RÉCIT
Un amendement lançant le projet d'enfouissement des déchets nucléaires, dont ne voulaient pas les écologistes, a été injecté en catimini, juste avant l'adoption de la loi à coup de 49.3.
C’est un petit coup de force dans le grand coup de force. Quelques heures avant que le projet de loi Macron soit adopté, au titre d’un troisième 49.3 enclenché par Manuel Valls – donc sans vote des députés –, une série d’amendements a été réinjectée dans le texte et présentée devant la commission spéciale de l’Assemblée nationale. En théorie, il devait s’agir de préciser la rédaction du texte, de gommer une dernière fois quelques scories. Rien de plus : puisque les députés ne peuvent se prononcer dans l’hémicycle sur le texte, on n’allait pas totalement chambouler sa dernière version. Sauf que dans la liasse de ces amendements censés être formels, surprise… revoilà l’amendement dit «Cigéo».

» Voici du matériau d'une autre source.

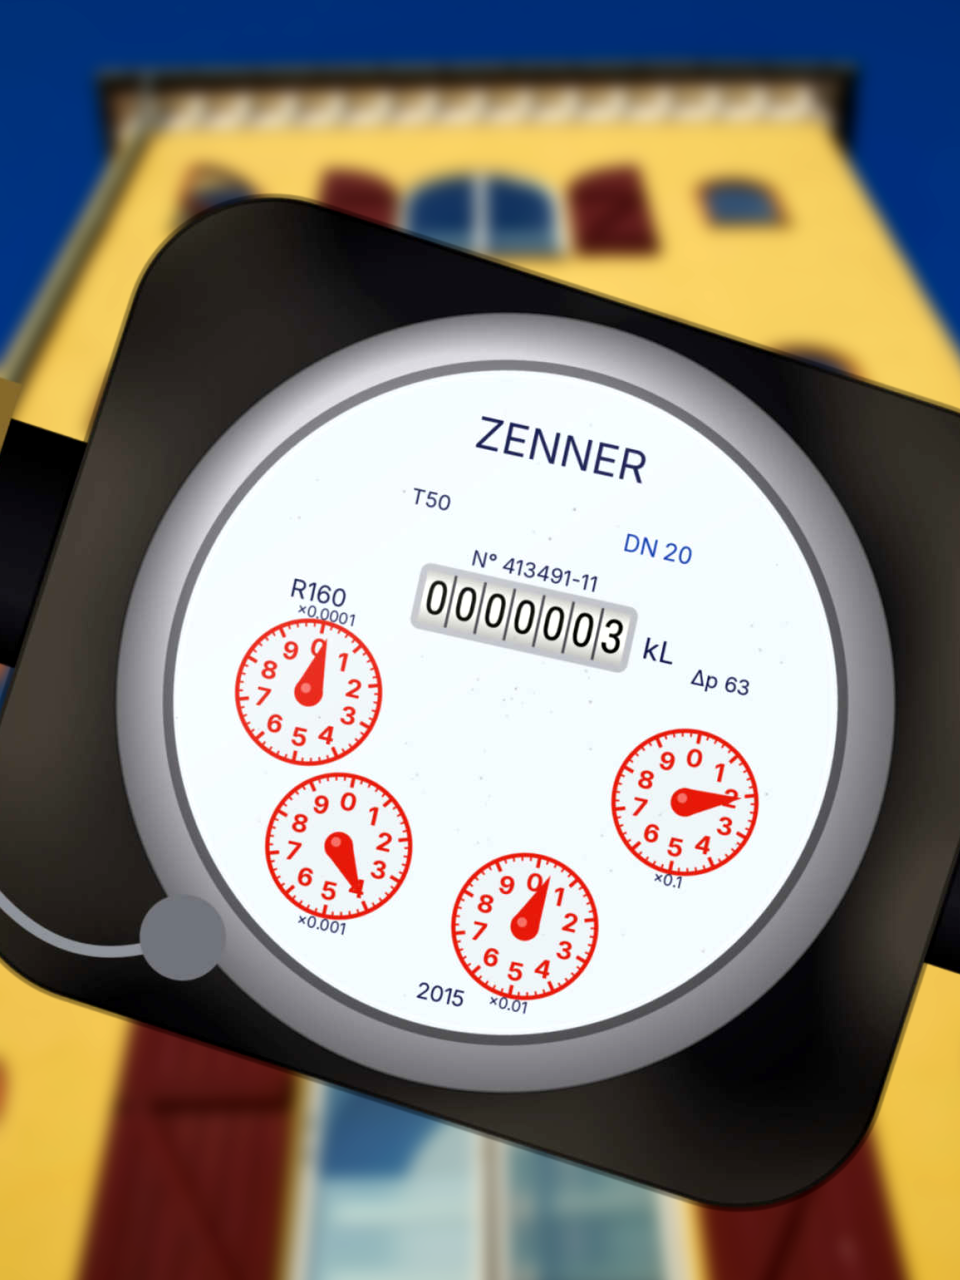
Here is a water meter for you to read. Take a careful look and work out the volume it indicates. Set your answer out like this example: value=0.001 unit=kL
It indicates value=3.2040 unit=kL
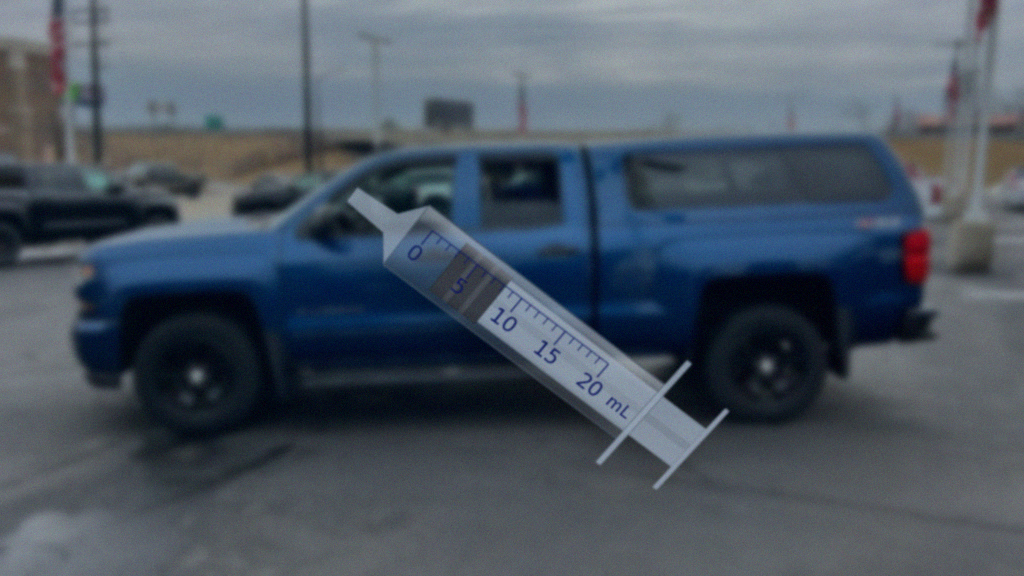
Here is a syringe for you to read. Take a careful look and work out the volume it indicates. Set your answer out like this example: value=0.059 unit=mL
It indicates value=3 unit=mL
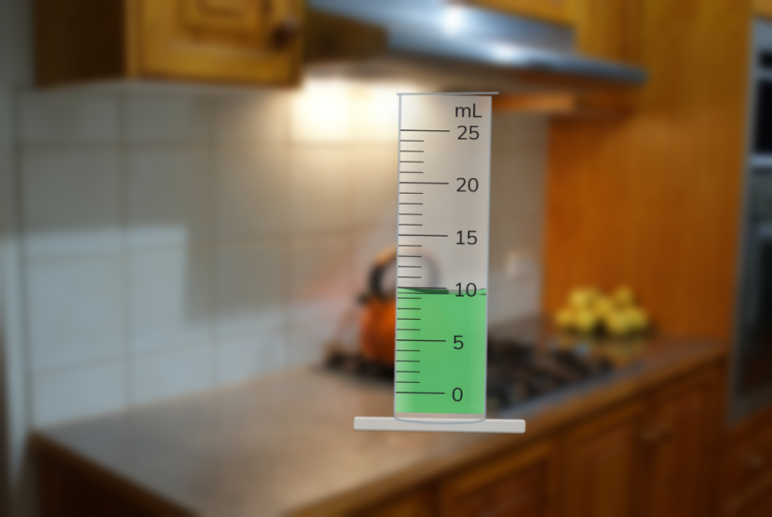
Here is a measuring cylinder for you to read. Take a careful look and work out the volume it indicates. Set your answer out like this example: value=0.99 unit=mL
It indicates value=9.5 unit=mL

Cet ajout ouvre la voie à une phase transitoire de stockage géologique des déchets radioactifs sur le site de Bure (Meuse). La disposition lançant le projet «Cigéo» avait pourtant été retirée du projet de loi «pour la croissance et l’activité» peu avant sa présentation en Conseil des ministres, en décembre 2014, le ministre de l’Economie y ayant renoncé devant la colère des parlementaires EE-LV. Mais le projet avait ressurgi lors des débats au Sénat : en première comme en deuxième lecture, un amendement de Gérard Longuet, sénateur (LR) de la Meuse, avait été voté mais l’Assemblée était systématiquement revenue dessus, conformément à la promesse faite aux Verts par Emmanuel Macron.
Ce matin à l’Assemblée, c’est l’amendement Longuet qui a été repris mot pour mot et défendu par le président (PS) de la commission spéciale, François Brottes. «Le débat sur Cigéo dure depuis longtemps et cet amendement ne vient pas à la dernière minute puisqu'il a été repris du Sénat», défend-il. Selon Brottes, «l’affaire Areva» a entre-temps changé la donne : «On a découvert les perspectives financières de la filière nucléaire. Or il y a un débat sempiternel sur le coût de l’enfouissement des déchets: il faut se donner les moyens de le chiffrer et donc établir un cahier des charges, définir ce qu’est la réversibilité.» C’est-à-dire la possibilité, pour les générations futures, d’éventuellement sortir les déchets radioactifs pour les traiter selon des technologies qui seraient alors plus douces.
«UN CHEVEU SUR LA SOUPE»
Mais pourquoi avoir tranché ce débat sur la réversibilité alors que l’Autorité de sûreté du nucléaire a justement lancé une réflexion sur le sujet au cours de l’année 2015 ? C’est couper l’herbe sous le pied de l’ASN et faire un mauvais coup aux députés, accuse Denis Baupin, «furieux», pourtant habituellement très conciliant avec l’exécutif. Le député (EE-LV) de Paris a appris le retour in extremis du projet Cigeo, mercredi après-midi par un coup de fil de Macron, à la suite du conseil de politique nucléaire qui se tenait à l’Elysée.
Les écologistes vont profiter de la saisine annoncée du Conseil constitutionnel par le groupe «Les Républicains» pour faire valoir leurs arguments sur «l’article Cigéo». «On va pointer que cela vient comme un cheveu sur la soupe, qu’il s’agit d’un cavalier» – une disposition qui n’a rien à voir avec l’objectif de base du projet de loi et donc, inconstitutionnel. «Cet article est mal écrit, réintroduit au détour du 49.3 sans qu’on ait pu avoir un débat. Ce sont des conditions qui ne font pas honneur au Parlement», dénonce encore Baupin.
Ce jeudi après-midi, lorsque Manuel Valls a engagé la responsabilité de son gouvernement sur la loi Macron, vantant «un coup de jeune à l’économie et un souffle supplémentaire pour la croissance», à peine une trentaine de députés siégeaient en séance.